Parece início de seriado heh.
Mas uma coisa você vai ter que explicar:
Como diabos vc conhece tantos termos médicos e tantos procedimentos? Tú é aluno de medicina??? Namora uma clínica geral???
Hehe
Abraços
Eu me perguntei a mesma coisa, minha conclusão foi “Seriados de Medicina” … hehehe.
–
Mas é uma boa pergunta. =)
Ta ai!
Comentou no meu conto e agora deu a cara a tapa Doutor, =D
Gostei… concordo com o Guns, não me lembro de ter lido nada parecido! ^.^
Esse conto eu publiquei há algum tempo num jornal da faculdade, o pessoal gostou.
Mas tive que adaptar pra ficar menor e caber em duas partes aqui no blog, não queria que ficasse muito dividido.
Conheço os termos porque como comentei antes com o Andrey faço faculdade de medicina aqui no rio.
-
Esperem a Parte II porque fica bem melhor.
Guns, só umas coisas, onde está escrito duas vezes “Jekyll?” há um parágrafo entre elas:
“…suas identidades Jekyll?
Jekyll? Agora ele entende…”
acho que pode prejudicar a compreensão se deixar assim.
E onde está escrito “toalha” vê se dá pra sublinhar, é o mote pra entender o porque da troca do livro.

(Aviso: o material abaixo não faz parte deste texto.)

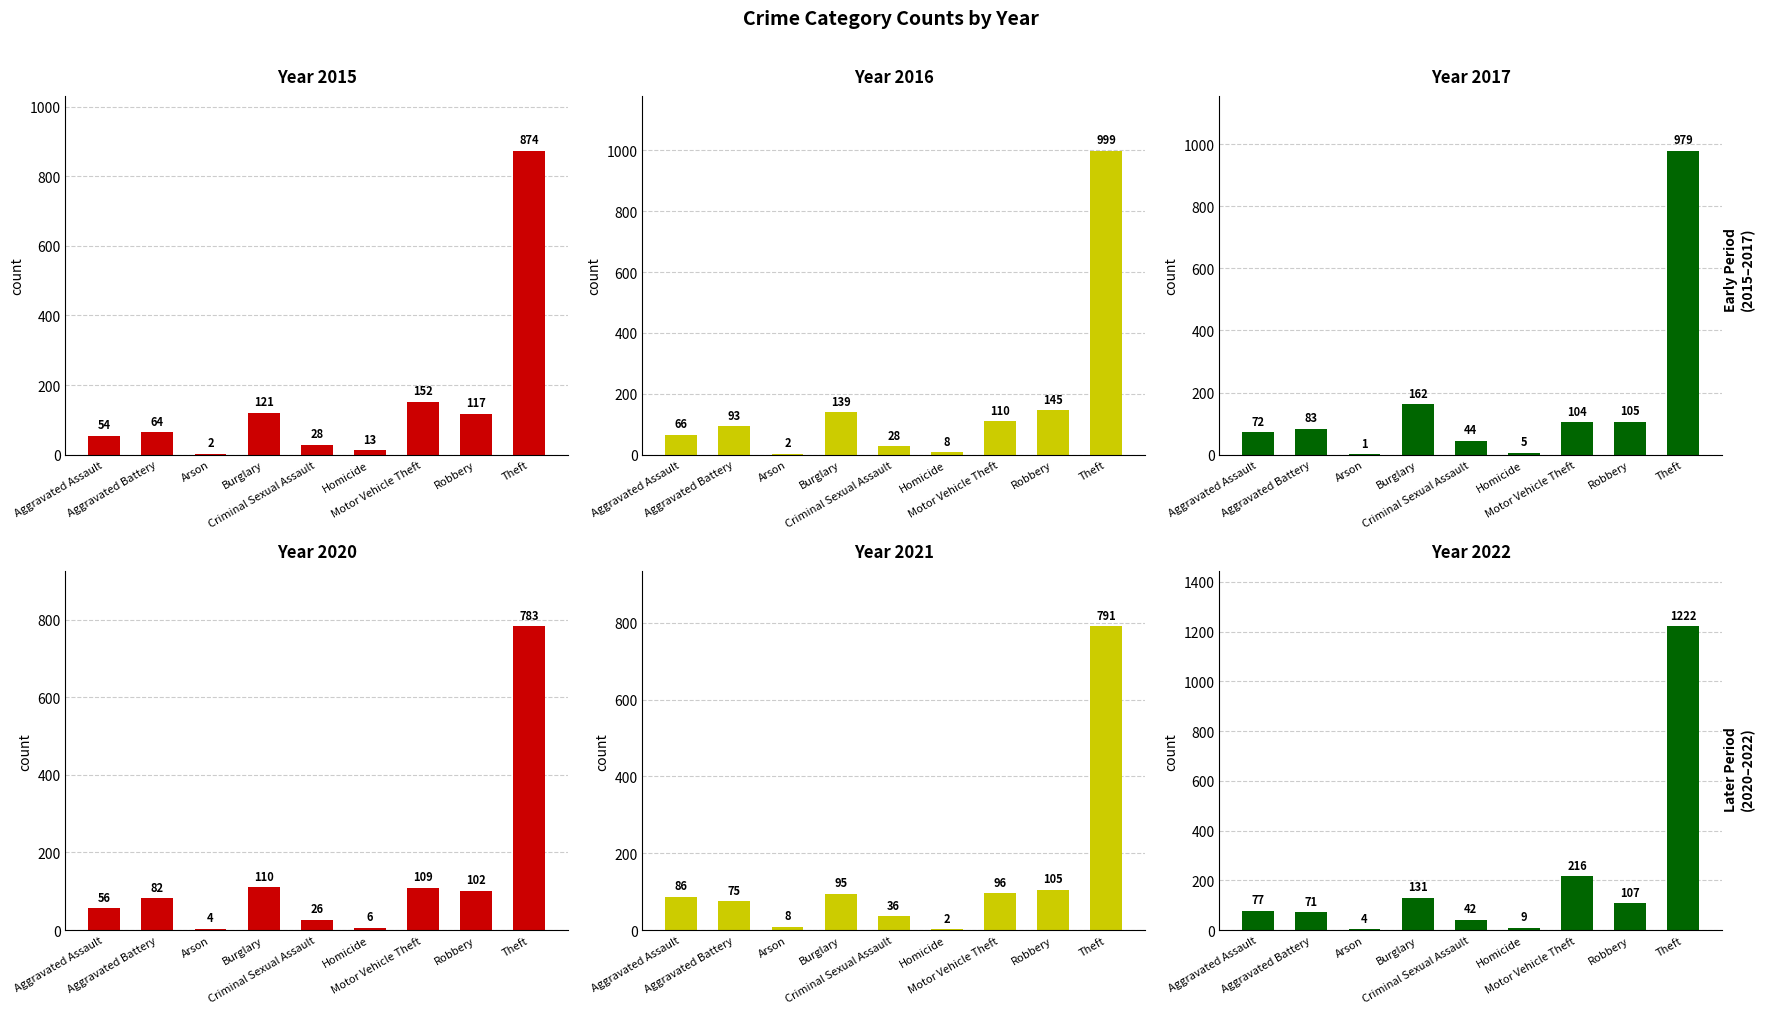

What is the minimum value for 2017?

1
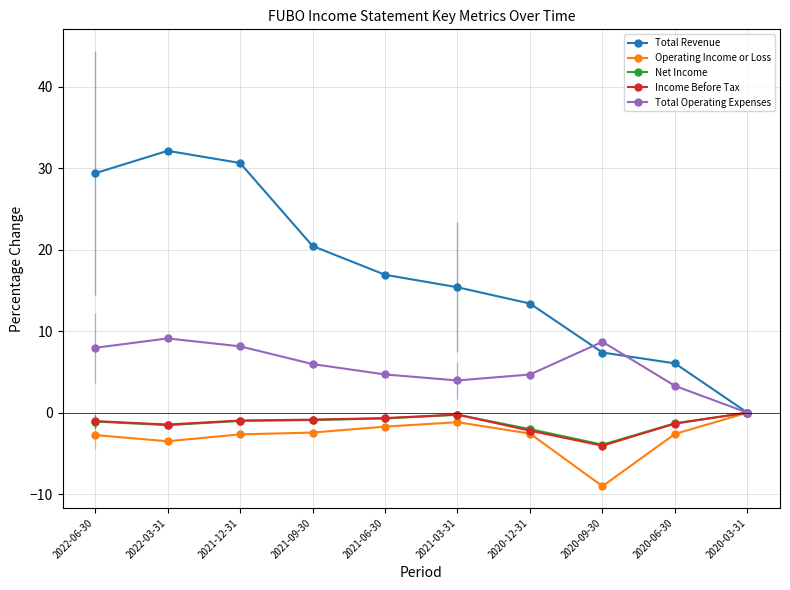

Which series has the largest total across all categories?

Total Revenue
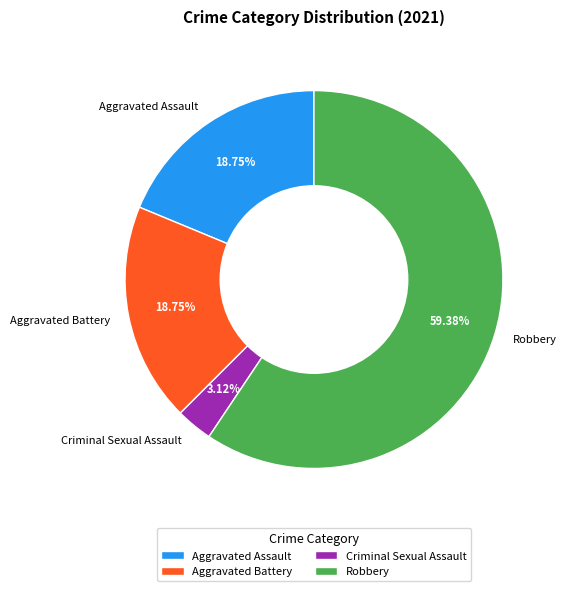

To the nearest percent, what percentage of the pie is Criminal Sexual Assault?

3%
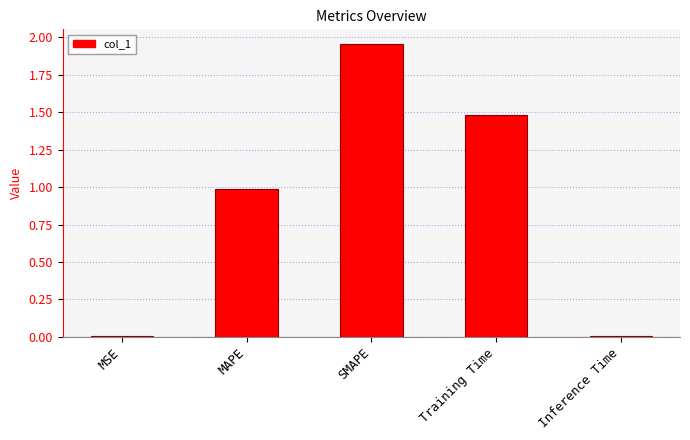

The value at MAPE is 0.3. True or false?

False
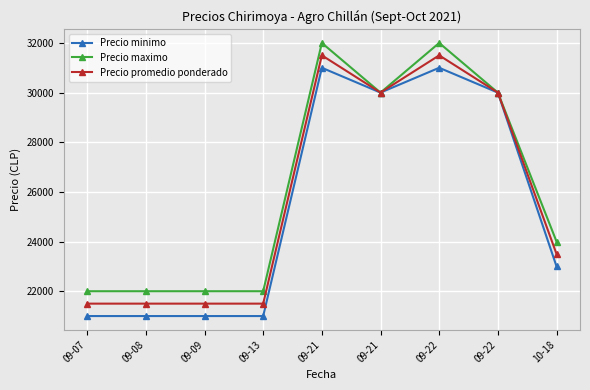

Reading right to left, list all the values displayed in this chart.

Precio minimo: 23000	30000	31000	30000	31000	21000	21000	21000	21000
Precio maximo: 24000	30000	32000	30000	32000	22000	22000	22000	22000
Precio promedio ponderado: 23500	30000	31500	30000	31500	21500	21500	21500	21500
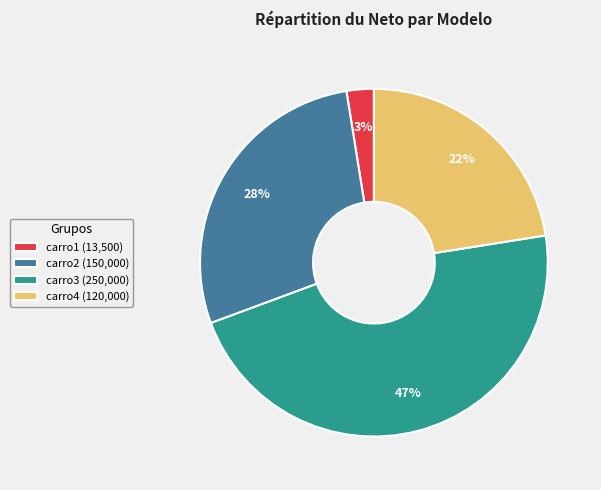

To the nearest percent, what portion does carro2 represent?

28%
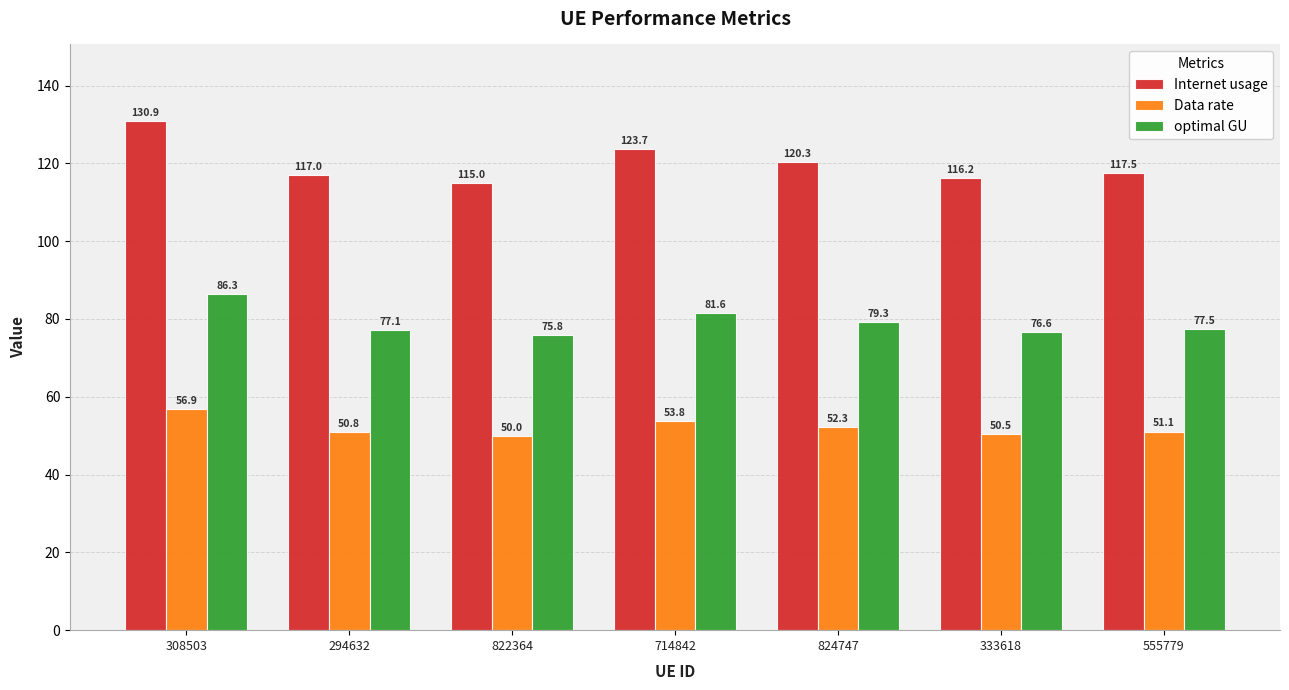

How many groups of bars are there?

7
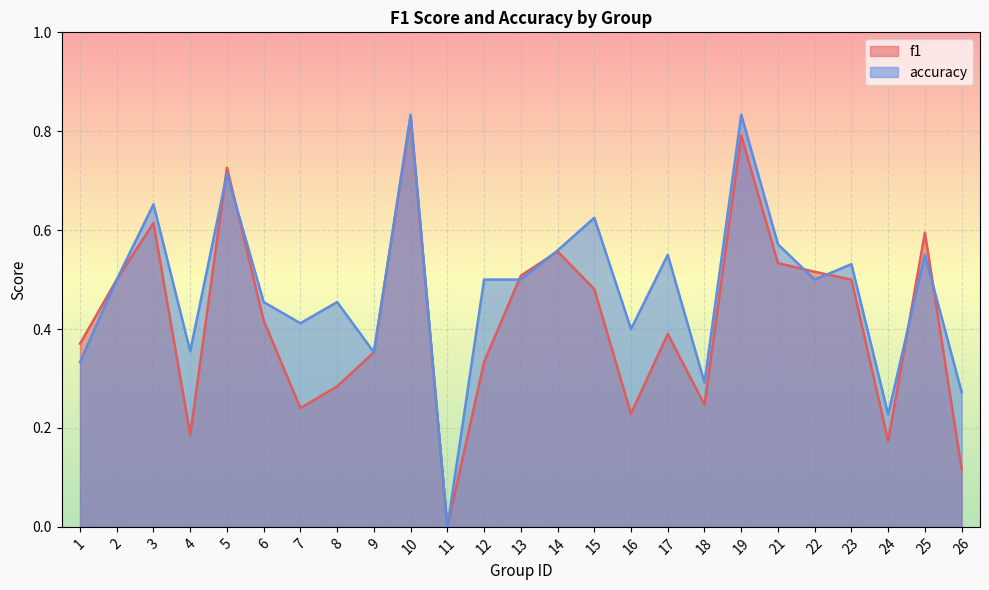

What are all the series names shown in the legend?

f1, accuracy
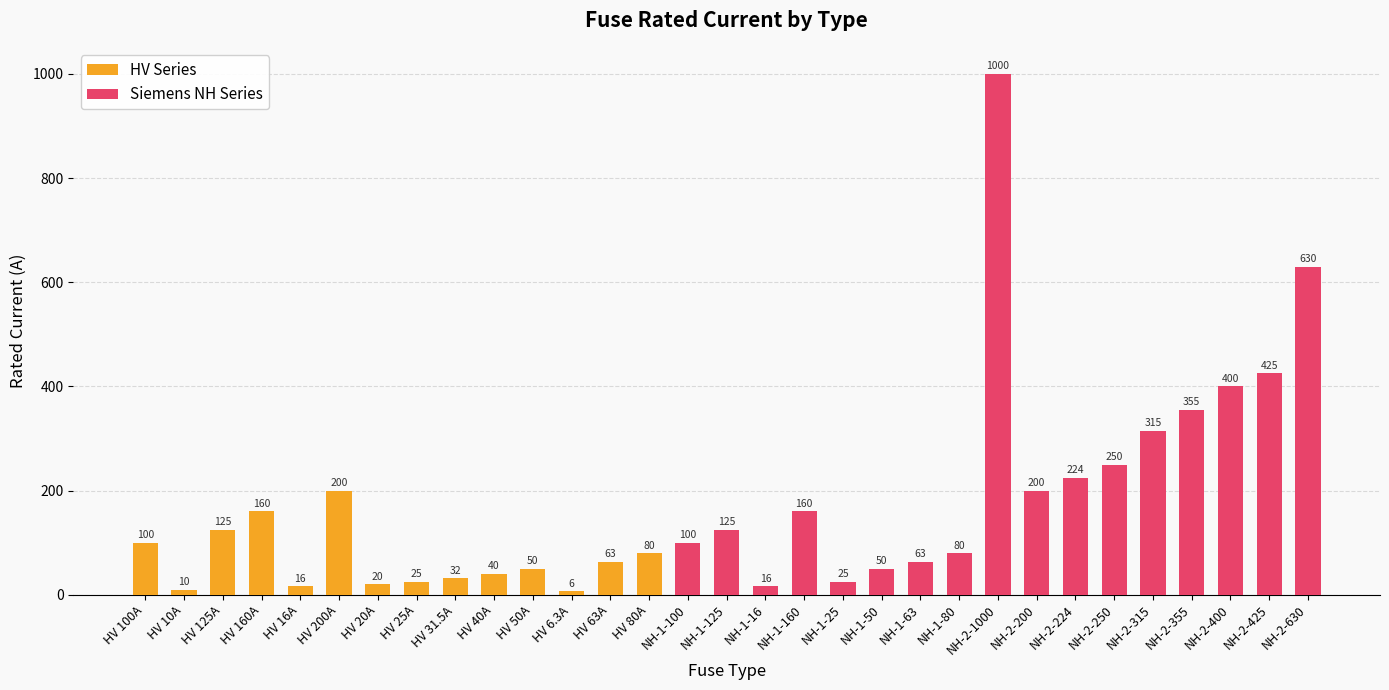

At which label does HV Series reach its peak?

HV 200A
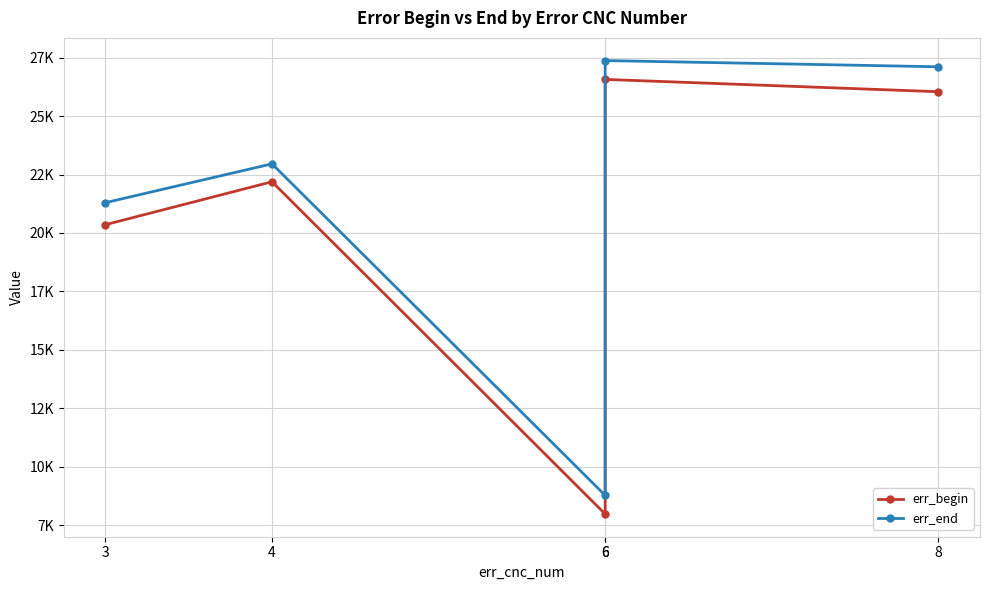

What is the approximate value of err_end at 6?

27375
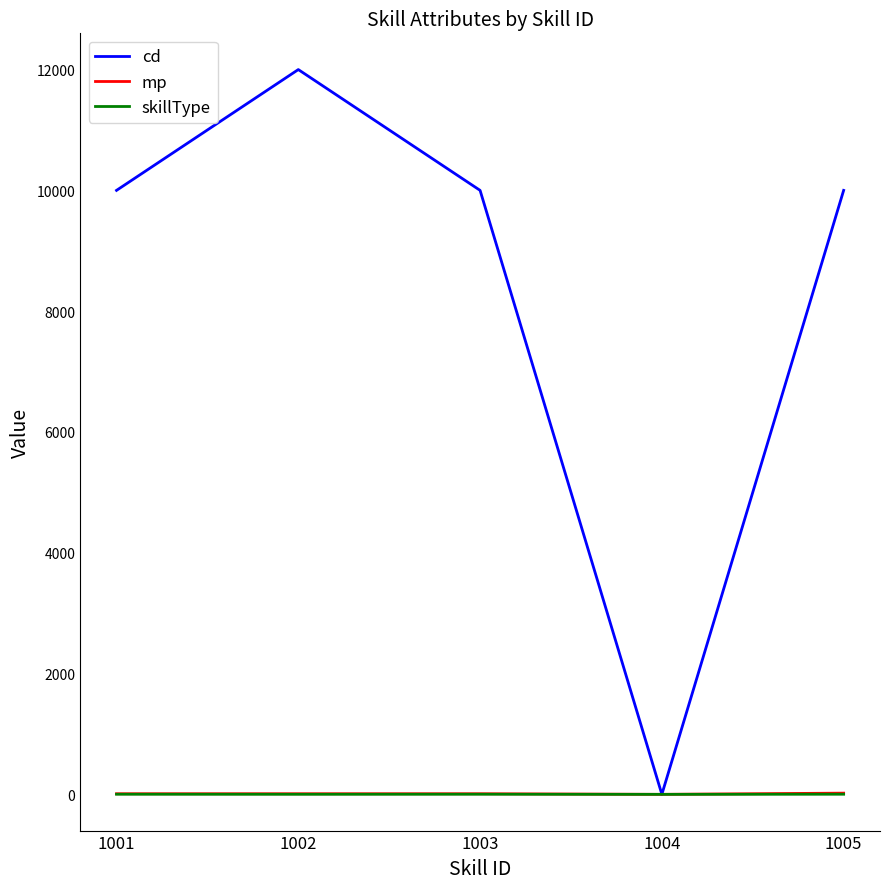

Is it true that skillType equals 2 at 1001?

True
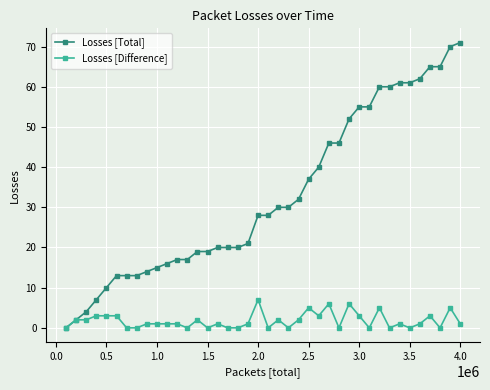

Which series has the widest spread of values?

Losses [Total]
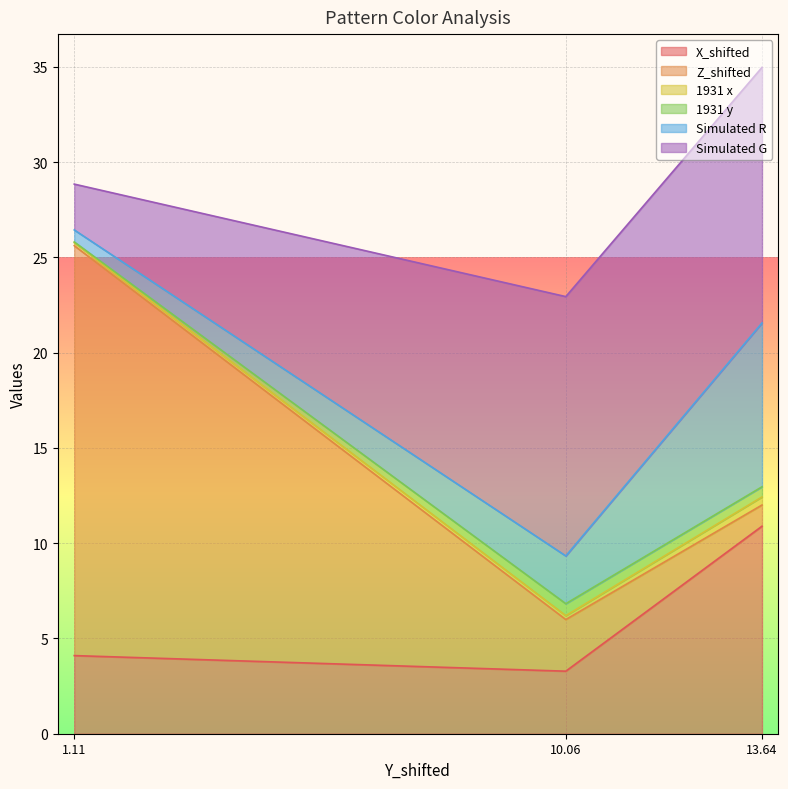

At which category is the sum across all series the highest?

13.64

Alterado. Da uma olhada para ver como esta agora. =o
Perfeito, valeu.
Acho que essa é a primeira vez que leio um conto médico, e o melhor, com um plot maneiro. Estou ansioso pelo resto 8D
Uma excelente narrativa, o enredo está perfeito, estou louco para ler o resto e espero que ainda tenha várias intrigas, mistérios e suspense. Parabéns pelo seu notável conto!
@Gustavo Não dá pra ter várias intrigas, mistérios e suspense porque é só um conto, então tive que ser bem sucinto. Mas daria pra desenvolver um livro bem se fosse o caso.
Puxa, gostei pra caramba! Quando já estava viajando com a história percebi que estava no fim da primeira parte ¬¬’
Gosto de literaturas que envolvam medicina e psicologia =D
Achei bem interessante, mas para que faça completo sentido, eu precisaria de previamente ter lido os livros que são colocados na história.
Como assim “eu precisaria de previamente ter lido os livros que são colocados na história”?!?
–
não ter lido O Médico e O Monstro, ja é estranho.. mas passa. Agora. não ter lido O Guia do Mochileiro das Galáxias!! Isso é um pecado mortal para um nerd… vc é mesmo um nerd!